DESCRIPTION OF THE TASK:
Please copy the listing below word for word, leaving out the pictures.

EXTRACTED RECORDS:
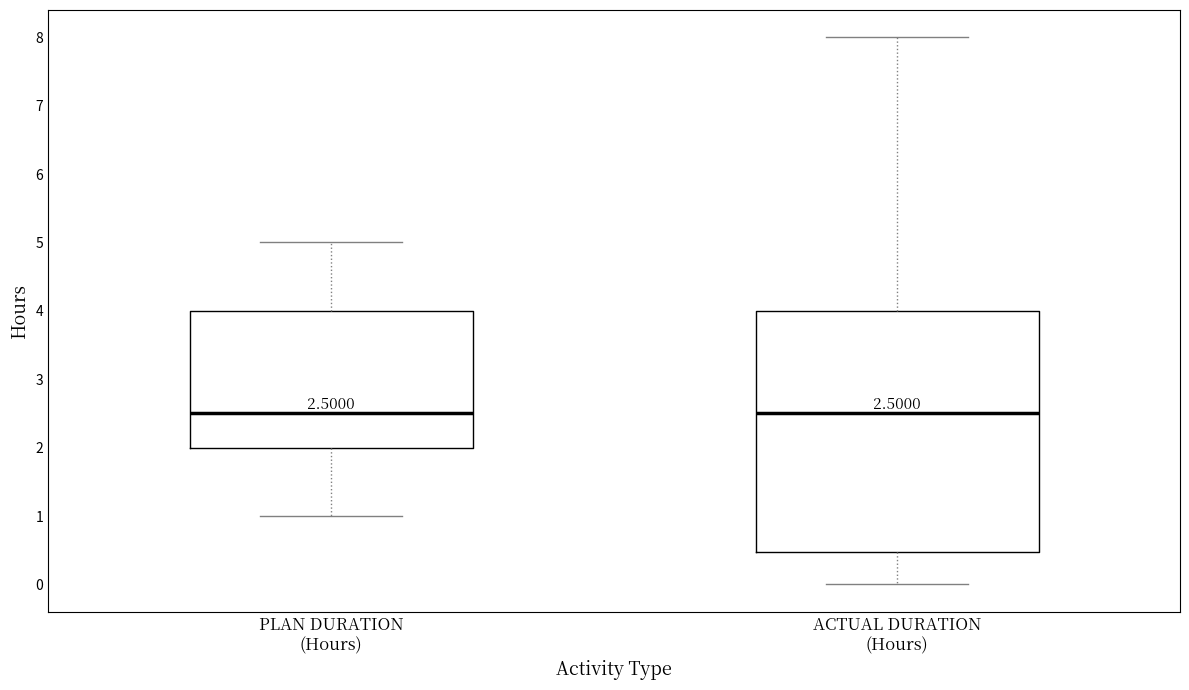

Comparing the boxes themselves (not the whiskers), which one is the tallest?

ACTUAL DURATION (Hours)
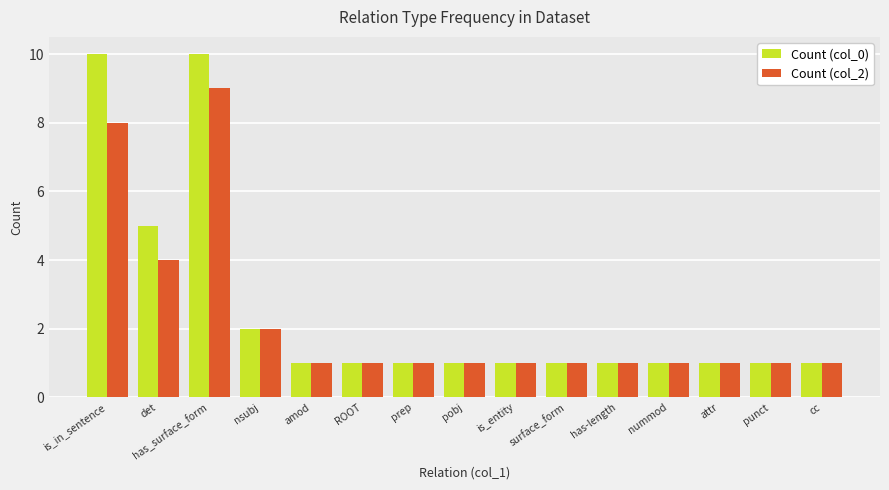

How many data points does each series have?

15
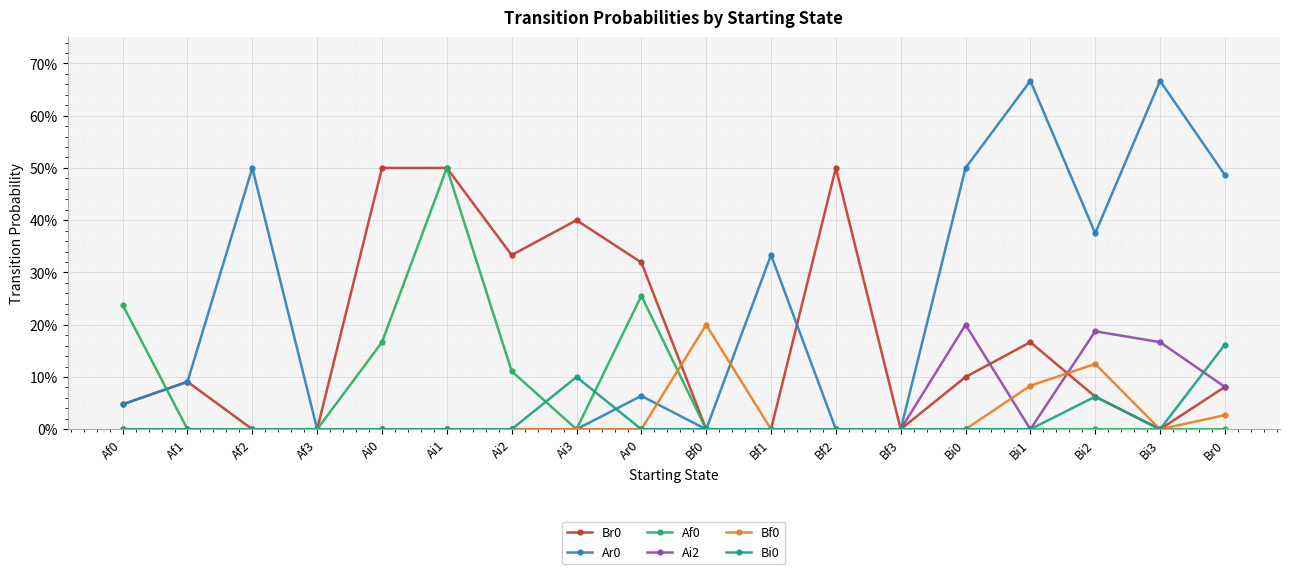

Is this an area chart (filled region under the line)?

No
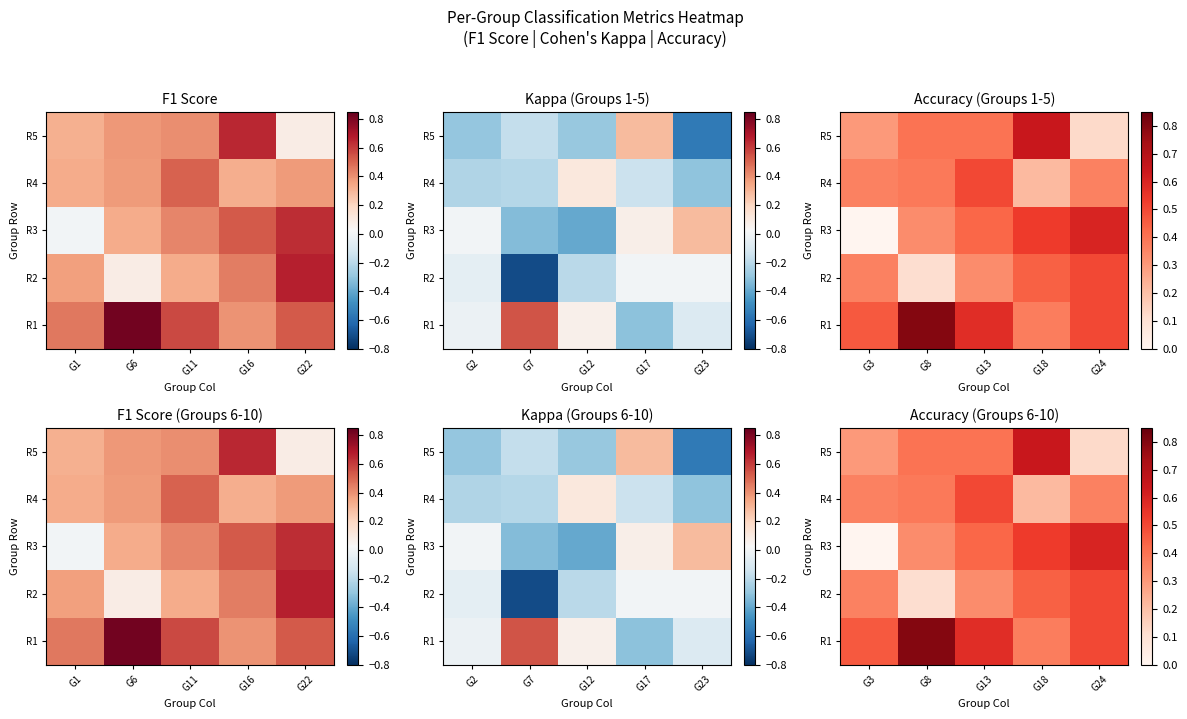

What is the maximum value shown in the chart?

0.8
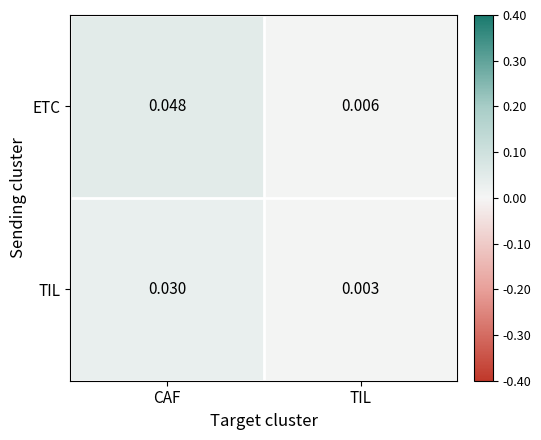

How many categories are shown in the chart?

2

WRITTEN ANSWER:
Comparing the boxes themselves (not the whiskers), which one is the tallest?

ACTUAL DURATION (Hours)

How many data points does each series have?

15

Is this an area chart (filled region under the line)?

No

What is the maximum value shown in the chart?

0.8

How many categories are shown in the chart?

2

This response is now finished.